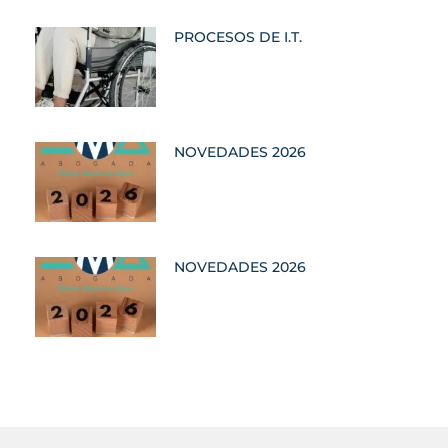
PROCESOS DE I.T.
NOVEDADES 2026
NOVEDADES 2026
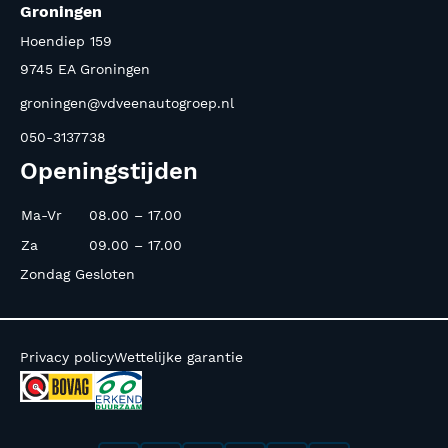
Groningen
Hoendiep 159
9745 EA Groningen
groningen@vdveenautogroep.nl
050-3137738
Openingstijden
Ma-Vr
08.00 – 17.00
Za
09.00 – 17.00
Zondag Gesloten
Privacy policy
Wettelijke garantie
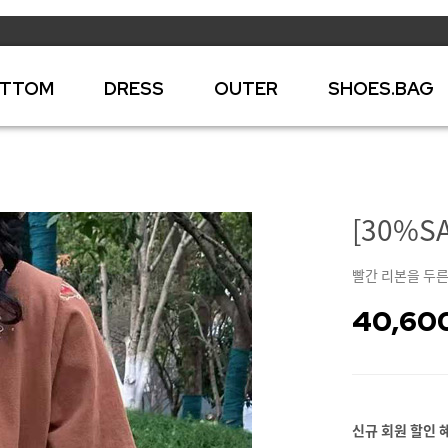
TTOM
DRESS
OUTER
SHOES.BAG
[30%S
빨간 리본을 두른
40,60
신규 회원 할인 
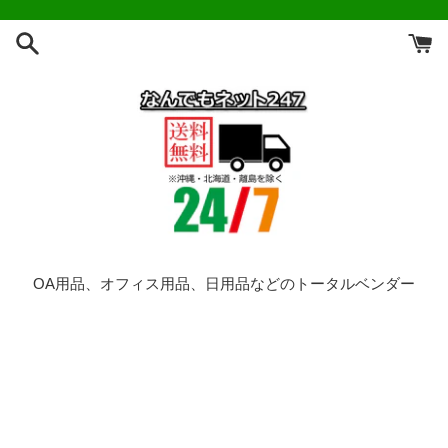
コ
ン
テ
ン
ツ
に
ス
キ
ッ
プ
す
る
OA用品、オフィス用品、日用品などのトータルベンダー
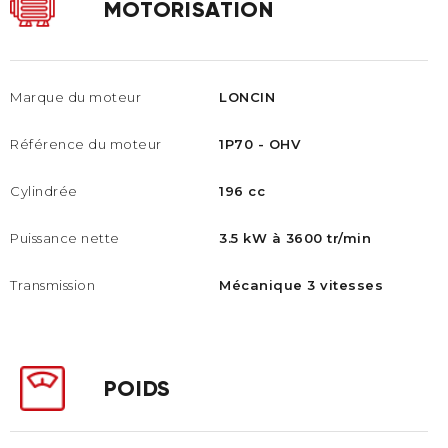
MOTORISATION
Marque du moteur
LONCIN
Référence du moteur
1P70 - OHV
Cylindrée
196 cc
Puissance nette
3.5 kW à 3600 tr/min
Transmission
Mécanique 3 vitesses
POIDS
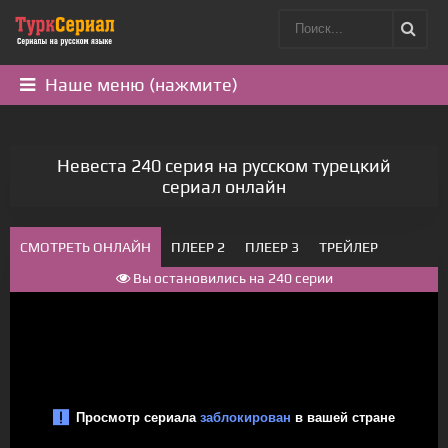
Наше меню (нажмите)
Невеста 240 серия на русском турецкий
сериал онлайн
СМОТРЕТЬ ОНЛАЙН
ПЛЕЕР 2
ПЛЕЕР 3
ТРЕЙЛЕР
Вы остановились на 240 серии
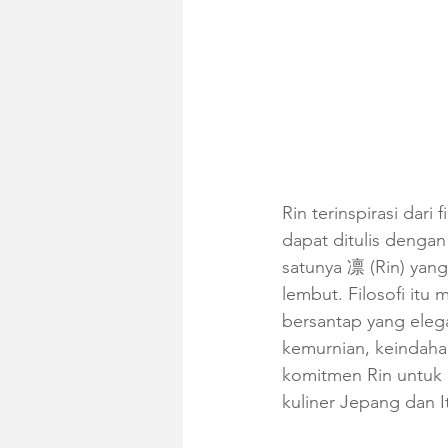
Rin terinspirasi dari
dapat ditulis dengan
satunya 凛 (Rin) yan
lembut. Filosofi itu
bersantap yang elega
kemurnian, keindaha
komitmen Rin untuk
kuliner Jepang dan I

===============

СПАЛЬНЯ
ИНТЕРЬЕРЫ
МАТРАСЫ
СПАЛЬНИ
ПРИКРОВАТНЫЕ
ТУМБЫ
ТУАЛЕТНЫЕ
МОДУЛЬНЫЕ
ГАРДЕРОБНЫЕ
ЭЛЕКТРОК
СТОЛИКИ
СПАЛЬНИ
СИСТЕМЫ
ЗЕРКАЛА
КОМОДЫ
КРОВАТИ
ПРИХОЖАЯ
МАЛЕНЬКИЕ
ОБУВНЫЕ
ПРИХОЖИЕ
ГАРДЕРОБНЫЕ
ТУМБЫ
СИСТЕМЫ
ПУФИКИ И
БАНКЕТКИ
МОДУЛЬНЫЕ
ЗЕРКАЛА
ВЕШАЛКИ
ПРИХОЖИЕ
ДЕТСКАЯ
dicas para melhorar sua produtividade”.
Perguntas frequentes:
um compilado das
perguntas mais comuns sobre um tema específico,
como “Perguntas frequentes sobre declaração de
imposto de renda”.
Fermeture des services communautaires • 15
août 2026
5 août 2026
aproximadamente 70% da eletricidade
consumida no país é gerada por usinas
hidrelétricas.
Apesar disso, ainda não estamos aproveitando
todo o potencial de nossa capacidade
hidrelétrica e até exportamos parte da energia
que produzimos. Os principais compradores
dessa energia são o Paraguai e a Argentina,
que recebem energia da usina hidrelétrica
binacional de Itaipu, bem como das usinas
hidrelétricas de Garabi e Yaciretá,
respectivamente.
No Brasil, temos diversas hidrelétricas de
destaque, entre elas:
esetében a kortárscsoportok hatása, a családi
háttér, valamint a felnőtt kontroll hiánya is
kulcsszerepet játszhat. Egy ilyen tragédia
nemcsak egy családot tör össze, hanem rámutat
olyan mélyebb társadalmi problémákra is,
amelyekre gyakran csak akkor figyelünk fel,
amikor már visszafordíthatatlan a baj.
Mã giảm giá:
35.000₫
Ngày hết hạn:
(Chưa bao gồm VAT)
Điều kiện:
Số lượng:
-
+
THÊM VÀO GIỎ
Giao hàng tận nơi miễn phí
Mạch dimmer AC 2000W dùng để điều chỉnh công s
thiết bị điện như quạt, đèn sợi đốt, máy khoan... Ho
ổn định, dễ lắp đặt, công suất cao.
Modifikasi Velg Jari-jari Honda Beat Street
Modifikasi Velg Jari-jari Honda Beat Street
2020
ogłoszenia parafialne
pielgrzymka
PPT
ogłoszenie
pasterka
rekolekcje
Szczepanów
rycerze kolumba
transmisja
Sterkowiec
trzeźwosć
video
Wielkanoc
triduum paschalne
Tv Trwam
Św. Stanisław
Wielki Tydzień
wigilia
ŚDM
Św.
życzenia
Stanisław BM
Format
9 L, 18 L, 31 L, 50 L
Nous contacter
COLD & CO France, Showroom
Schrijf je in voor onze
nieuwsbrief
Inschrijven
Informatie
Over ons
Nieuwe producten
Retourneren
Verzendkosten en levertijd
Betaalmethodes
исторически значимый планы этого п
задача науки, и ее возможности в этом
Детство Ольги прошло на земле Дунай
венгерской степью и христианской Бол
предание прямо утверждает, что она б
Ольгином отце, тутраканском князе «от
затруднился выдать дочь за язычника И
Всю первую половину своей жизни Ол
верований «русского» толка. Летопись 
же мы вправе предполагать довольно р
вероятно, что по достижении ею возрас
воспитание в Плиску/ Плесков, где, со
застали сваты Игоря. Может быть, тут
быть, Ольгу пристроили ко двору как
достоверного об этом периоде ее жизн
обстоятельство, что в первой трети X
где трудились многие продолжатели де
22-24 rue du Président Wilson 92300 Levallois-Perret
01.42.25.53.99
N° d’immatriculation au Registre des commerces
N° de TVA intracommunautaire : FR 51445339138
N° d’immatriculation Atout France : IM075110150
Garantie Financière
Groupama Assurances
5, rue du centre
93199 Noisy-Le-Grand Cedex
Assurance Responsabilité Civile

===============

§ Task objective: Your answer should consist solely of the lines above from the line with "perguntas mais comuns" to the line with "hidrelétricas.", both included, reproduced exactly.

§ Task solution:
perguntas mais comuns sobre um tema específico,
como “Perguntas frequentes sobre declaração de
imposto de renda”.
Fermeture des services communautaires • 15
août 2026
5 août 2026
aproximadamente 70% da eletricidade
consumida no país é gerada por usinas
hidrelétricas.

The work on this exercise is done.